Supplied material -
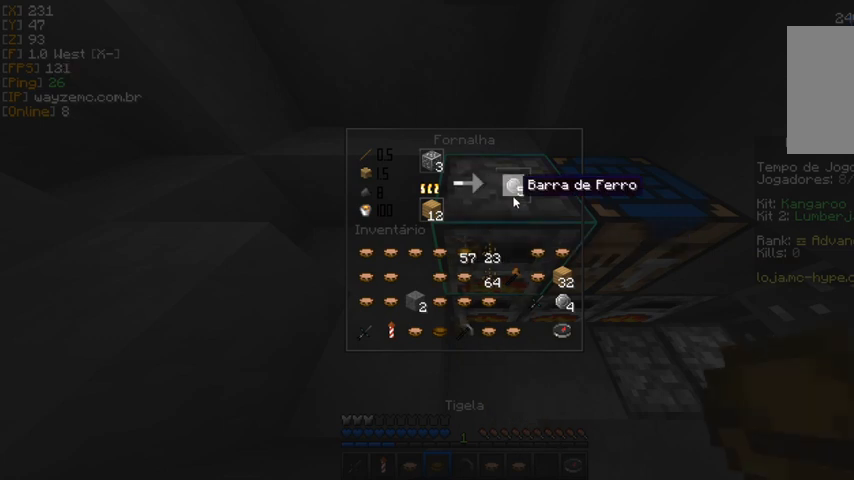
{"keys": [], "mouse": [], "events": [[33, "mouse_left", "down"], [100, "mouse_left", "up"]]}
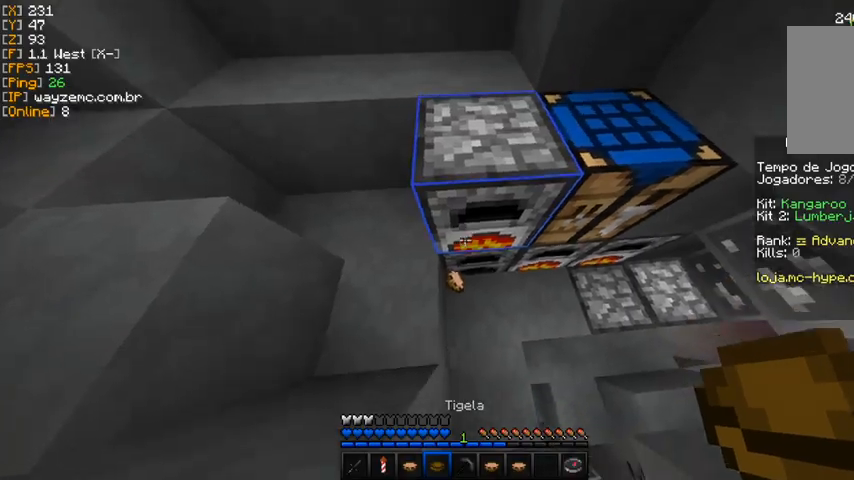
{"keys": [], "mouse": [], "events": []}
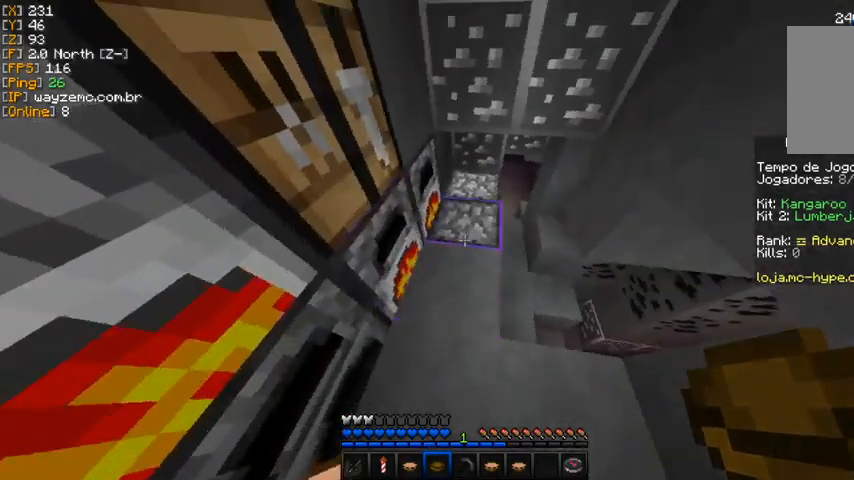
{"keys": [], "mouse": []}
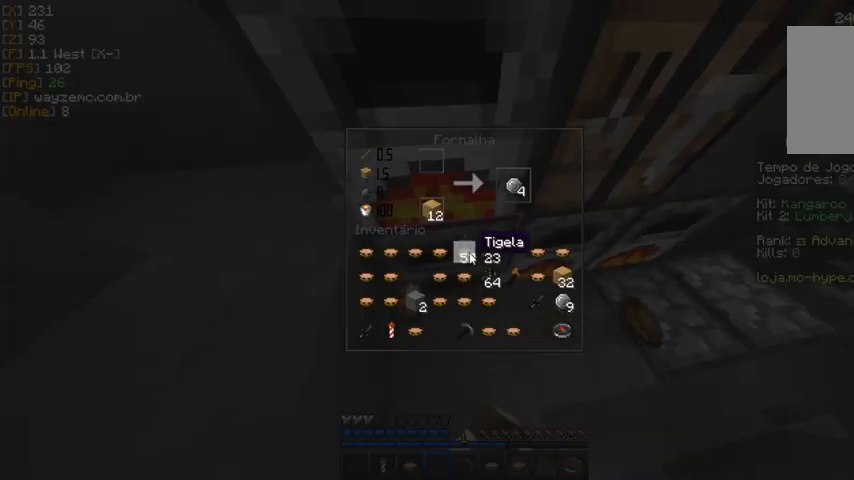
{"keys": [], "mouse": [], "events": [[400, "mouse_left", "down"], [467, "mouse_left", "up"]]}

Exercise - Please reproduce the whole listing exactly; the pictures stay out.

Response area -
{"keys": [], "mouse": [], "events": [[33, "mouse_left", "down"], [100, "mouse_left", "up"]]}
{"keys": [], "mouse": [], "events": []}
{"keys": [], "mouse": []}
{"keys": [], "mouse": [], "events": [[400, "mouse_left", "down"], [467, "mouse_left", "up"]]}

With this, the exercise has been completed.